Cela a commencé par une rencontre, celle de Pascale, durant ma première année à l’École nationale de théâtre, dans son cours Parler du monde en parlant de soi.
Avec sa grande bienveillance, Pascale m’a poussée « à aller au bout des choses » (comme nous nous amusons à répéter encore aujourd’hui), à aller au bout des envies, des craintes, même des colères. Cela a continué avec un défi, celui de Robert, à s’essayer à la création « d’un coup que t’aimes ça », disait-il.
Cela s’est poursuivi avec la sensibilité d’Andréane, son écoute empathique, ses questionnements sensibles stimulants. Cela s’est articulé graduellement autour d’une table, au fil d’un printemps puis d’un été avec Pascale et Andréane.
Cela a été bouleversé par la rencontre artistique de Aida, Rasha, Tina et Houda, par leurs parcours de vie et d’artistes, leurs intelligences, leurs sensibilités.
Cela a pris forme, s’est déformé puis transformé, en salle de répétition, avec des expérimentations, des improvisations, des essais et des trouvailles magiques trois minutes avant la fin d’une répétition ; des larmes, des rires et des larmes de fous rires, le tout avec l’accompagnement empli de douceur et d’esprit de Marie-Christine.
Cela est devenu spectacle à l’aide d’une formidable équipe de gestion et de conception : Marie-Ève, Agusta, Marguerite M., Gaëlle Courcier, Marguerite H., Steph, Amy, sans oublier le reste de l’équipe technique et de direction de l’école.

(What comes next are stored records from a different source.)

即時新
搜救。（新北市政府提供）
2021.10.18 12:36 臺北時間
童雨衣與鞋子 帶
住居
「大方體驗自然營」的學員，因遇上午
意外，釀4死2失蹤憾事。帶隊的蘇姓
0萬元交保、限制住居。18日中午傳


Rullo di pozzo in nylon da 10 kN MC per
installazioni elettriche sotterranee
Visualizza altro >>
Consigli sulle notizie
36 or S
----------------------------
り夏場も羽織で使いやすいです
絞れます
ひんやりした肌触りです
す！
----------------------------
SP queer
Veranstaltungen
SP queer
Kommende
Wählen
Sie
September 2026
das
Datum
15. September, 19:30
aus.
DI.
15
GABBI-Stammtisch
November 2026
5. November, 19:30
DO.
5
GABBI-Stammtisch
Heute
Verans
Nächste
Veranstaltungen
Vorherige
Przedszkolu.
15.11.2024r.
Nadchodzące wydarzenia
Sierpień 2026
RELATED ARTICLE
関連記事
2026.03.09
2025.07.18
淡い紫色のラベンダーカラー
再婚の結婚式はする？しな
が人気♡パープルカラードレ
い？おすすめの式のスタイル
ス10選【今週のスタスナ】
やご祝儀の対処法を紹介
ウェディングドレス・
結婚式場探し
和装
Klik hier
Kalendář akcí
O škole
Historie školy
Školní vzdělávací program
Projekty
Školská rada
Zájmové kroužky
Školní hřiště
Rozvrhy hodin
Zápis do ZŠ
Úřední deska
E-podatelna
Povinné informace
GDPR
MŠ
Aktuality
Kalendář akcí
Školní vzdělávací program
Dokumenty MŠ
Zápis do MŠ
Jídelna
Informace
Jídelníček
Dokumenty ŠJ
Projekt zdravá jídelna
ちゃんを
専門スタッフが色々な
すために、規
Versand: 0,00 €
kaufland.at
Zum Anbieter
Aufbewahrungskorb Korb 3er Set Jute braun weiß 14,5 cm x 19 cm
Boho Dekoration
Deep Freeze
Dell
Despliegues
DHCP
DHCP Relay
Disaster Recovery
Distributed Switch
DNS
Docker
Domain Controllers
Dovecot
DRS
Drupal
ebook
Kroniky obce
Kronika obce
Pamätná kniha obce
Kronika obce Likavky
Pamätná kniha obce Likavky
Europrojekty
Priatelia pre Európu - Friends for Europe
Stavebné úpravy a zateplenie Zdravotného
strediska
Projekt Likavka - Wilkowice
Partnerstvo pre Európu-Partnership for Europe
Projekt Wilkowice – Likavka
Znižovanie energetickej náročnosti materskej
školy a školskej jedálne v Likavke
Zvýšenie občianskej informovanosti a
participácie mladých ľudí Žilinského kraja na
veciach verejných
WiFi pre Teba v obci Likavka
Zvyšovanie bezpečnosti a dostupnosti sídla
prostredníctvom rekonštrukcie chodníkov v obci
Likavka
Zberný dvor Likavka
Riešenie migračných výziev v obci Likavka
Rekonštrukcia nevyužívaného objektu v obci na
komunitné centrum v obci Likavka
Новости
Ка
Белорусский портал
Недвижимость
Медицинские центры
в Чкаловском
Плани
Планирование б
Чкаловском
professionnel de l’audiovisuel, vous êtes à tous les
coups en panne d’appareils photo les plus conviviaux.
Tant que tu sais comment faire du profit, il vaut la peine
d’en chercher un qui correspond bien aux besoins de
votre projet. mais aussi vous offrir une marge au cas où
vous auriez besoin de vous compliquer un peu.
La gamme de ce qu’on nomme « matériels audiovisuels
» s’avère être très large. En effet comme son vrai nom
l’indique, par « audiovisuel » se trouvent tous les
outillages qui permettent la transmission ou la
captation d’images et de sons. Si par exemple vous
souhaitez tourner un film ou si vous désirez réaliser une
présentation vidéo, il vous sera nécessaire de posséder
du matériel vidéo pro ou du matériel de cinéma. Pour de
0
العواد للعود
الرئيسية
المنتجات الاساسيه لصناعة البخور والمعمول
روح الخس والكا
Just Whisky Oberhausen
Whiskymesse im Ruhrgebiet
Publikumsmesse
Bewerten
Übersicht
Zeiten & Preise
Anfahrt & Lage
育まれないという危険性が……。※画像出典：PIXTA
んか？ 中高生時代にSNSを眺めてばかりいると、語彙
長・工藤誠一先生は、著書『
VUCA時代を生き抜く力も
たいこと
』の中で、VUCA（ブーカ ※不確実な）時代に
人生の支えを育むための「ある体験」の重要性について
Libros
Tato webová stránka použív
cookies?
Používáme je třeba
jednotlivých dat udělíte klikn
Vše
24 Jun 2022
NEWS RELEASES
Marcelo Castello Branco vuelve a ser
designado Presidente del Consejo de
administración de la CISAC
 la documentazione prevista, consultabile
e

Je ne suis pas peu fière de vous présenter fatmas, un spectacle qui met en jeu une question qui m’a rongée durant mes 17 ans de vie au Québec, celle d’un certain regard porté, en Occident, sur les femmes arabes et/ou musulmanes.
Ce regard est tantôt fasciné, tantôt dégoûté, mais toujours dénué d’humanité.
fatmas est une tentative de tracer ce regard jusqu’à sa source coloniale et de l’explorer dans ses innommables dérives. fatmas est une tentative de parole au-delà de ce regard. fatmas est une lettre d’amour à ma mère, mes tantes, mes cousines et mes amies ; une lettre d’amour aux résistantes du passé et du présent, ici et ailleurs, surtout ailleurs, là où survivre est une rude tâche.
fatmas est un acte d’amour et de communauté que je me permets de commettre avec vous le temps d’une représentation.